Présentation : Alors qu’un véritable déluge s’abat sur les Ravenelles, que Capucine ne s’endort qu’en écoutant Eddy Mitchell et que Monsieur Henri construit un navire, Manu, au bras de son ex, croise de débonnaires Atlantes en villégiature dans la région…

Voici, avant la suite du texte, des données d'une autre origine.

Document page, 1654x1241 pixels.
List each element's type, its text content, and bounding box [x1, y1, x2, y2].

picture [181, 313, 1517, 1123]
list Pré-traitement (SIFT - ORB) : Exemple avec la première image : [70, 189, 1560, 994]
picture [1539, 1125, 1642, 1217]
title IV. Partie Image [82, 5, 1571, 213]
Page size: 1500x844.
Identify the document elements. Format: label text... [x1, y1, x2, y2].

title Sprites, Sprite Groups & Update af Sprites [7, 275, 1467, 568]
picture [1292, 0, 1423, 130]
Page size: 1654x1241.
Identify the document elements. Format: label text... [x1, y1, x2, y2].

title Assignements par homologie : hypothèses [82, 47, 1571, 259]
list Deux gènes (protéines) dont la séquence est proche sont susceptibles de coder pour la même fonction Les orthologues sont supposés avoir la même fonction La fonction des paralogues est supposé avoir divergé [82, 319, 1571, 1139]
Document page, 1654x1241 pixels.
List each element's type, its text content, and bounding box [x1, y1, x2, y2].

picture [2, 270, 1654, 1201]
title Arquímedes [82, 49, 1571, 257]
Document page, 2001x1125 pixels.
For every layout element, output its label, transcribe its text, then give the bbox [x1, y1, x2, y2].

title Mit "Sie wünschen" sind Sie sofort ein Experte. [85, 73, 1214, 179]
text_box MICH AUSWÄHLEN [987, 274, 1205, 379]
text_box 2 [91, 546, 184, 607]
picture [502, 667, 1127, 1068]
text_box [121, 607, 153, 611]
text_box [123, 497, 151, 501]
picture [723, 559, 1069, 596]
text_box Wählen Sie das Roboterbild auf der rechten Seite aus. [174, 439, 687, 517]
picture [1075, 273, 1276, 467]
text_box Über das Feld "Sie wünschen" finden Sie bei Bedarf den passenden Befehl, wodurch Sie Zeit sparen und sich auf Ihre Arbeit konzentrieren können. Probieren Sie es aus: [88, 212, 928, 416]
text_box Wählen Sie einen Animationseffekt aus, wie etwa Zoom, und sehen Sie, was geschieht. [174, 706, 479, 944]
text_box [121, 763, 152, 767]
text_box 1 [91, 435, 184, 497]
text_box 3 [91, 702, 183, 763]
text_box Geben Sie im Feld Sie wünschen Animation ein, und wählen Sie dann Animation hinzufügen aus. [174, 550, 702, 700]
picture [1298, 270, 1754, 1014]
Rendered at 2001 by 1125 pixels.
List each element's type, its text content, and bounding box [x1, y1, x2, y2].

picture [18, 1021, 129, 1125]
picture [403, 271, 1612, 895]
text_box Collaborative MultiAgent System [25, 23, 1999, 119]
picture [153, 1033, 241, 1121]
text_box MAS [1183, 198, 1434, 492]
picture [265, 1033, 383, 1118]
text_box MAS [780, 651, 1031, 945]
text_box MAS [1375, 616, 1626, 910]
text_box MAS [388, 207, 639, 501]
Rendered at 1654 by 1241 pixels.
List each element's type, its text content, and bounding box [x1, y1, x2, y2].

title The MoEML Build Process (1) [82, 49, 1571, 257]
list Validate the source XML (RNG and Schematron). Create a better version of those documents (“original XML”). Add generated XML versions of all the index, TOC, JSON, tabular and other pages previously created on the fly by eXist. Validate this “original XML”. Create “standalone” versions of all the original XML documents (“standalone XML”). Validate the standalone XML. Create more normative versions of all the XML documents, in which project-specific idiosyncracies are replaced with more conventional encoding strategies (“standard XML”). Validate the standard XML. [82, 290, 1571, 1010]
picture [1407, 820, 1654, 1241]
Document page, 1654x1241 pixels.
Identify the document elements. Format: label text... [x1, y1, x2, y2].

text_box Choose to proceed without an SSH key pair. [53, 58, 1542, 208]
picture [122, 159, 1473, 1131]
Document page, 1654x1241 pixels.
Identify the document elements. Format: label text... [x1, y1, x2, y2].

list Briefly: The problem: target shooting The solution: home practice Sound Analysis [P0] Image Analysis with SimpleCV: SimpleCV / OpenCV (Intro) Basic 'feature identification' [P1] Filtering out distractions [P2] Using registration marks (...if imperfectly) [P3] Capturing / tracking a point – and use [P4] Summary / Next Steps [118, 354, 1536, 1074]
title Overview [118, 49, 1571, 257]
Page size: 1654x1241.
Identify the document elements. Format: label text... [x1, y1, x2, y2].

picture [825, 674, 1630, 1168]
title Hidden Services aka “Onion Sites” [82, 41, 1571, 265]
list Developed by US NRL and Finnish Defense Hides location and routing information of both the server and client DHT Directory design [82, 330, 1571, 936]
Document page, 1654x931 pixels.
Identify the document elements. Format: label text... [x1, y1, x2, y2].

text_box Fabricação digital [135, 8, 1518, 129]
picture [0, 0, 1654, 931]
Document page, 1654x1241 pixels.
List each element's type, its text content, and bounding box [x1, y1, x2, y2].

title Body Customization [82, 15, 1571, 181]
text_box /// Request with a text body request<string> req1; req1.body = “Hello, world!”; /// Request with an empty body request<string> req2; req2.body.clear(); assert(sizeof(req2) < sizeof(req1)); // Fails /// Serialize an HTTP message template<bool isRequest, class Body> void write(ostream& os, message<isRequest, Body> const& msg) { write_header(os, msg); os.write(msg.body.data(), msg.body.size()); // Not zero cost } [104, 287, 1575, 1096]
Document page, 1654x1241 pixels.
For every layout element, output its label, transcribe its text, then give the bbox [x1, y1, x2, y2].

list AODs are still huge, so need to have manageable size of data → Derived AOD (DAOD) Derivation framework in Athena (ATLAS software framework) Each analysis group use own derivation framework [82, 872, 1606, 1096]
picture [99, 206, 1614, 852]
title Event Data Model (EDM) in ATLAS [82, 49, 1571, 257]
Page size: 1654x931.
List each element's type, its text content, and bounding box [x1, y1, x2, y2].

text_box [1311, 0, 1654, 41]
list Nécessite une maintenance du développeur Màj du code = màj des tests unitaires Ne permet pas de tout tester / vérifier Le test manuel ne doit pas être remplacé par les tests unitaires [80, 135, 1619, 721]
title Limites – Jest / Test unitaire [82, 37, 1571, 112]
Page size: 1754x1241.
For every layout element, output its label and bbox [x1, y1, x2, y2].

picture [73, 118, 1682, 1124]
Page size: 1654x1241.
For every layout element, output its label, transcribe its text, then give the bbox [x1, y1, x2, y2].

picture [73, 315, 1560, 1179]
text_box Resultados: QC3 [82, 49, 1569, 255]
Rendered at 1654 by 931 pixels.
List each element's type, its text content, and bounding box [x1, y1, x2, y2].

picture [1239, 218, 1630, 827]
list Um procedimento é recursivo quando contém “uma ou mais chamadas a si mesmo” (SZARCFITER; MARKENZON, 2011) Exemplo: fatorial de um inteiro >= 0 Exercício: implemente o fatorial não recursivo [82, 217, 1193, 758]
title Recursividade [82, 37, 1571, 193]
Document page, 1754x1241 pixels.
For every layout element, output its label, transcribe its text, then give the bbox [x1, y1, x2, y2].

retour_laterre4 retourterre_t4_57719

Tome 5 : Les révolutions

le_retour___la_terre_5

Dargaud - novembre 2008 - 48 pages

Présentation : Vive tension aux Ravenelles ! Manu, fragilisé par le départ de Mariette pour la fac, va-t-il trouver dans l'opposition au maire Adrien Coquelot une issue à son mal de vivre? Rien de moins sûr quand on sait les pressions que font peser sur lui les hommes en noir du Krachdiscount, et la confirmation inquiétante par l'ermite que les atlantes rentrent la nuit par les chatières... Un tome 5 qui installe définitivement et avec drôlerie, le petit monde poétique et attachant du Retour à la terre.

 

retour_laterre5

AlbretourALaTerreLe5_29112008_200007

Auteur : Oscillant entre humour et tentative de réhabilitation d'un certain mode de vie campagnard, Jean-Yves Ferri se démarque du reste de la production par un ton particulier. De sa jeunesse, il garde son amour immodéré du terroir et l'insuffle dans ses planches. Dès 1993, il fait son entrée parmi la caste des auteurs de Fluide Glacial. Ses 'Fables autonomes', parues au format album en 1996 et en 1998, évoquent une condition rurale âpre. Ardent défenseur du monde paysan, il n'en traite pas moins avec décalage et cynisme par le biais de l'autre série qu'il développe dans les pages de Fluide Glacial, celle des aventures d''Aimé Lacapelle', sorte de policier rural à la gouaille inégalée. Auteur et dessinateur, c'est en s'associant avec Manu Larcenet qu'il rencontre massivement le public. Leur oeuvre commune, 'Le Retour à la terre', entamée en 2002, témoigne de la difficulté de vivre sans racines et fait preuve d'une sensibilité rare. Entre humeurs bucoliques et regard doux-amer, Jean-Yves Ferri est un artiste dans le système mais définitivement à part.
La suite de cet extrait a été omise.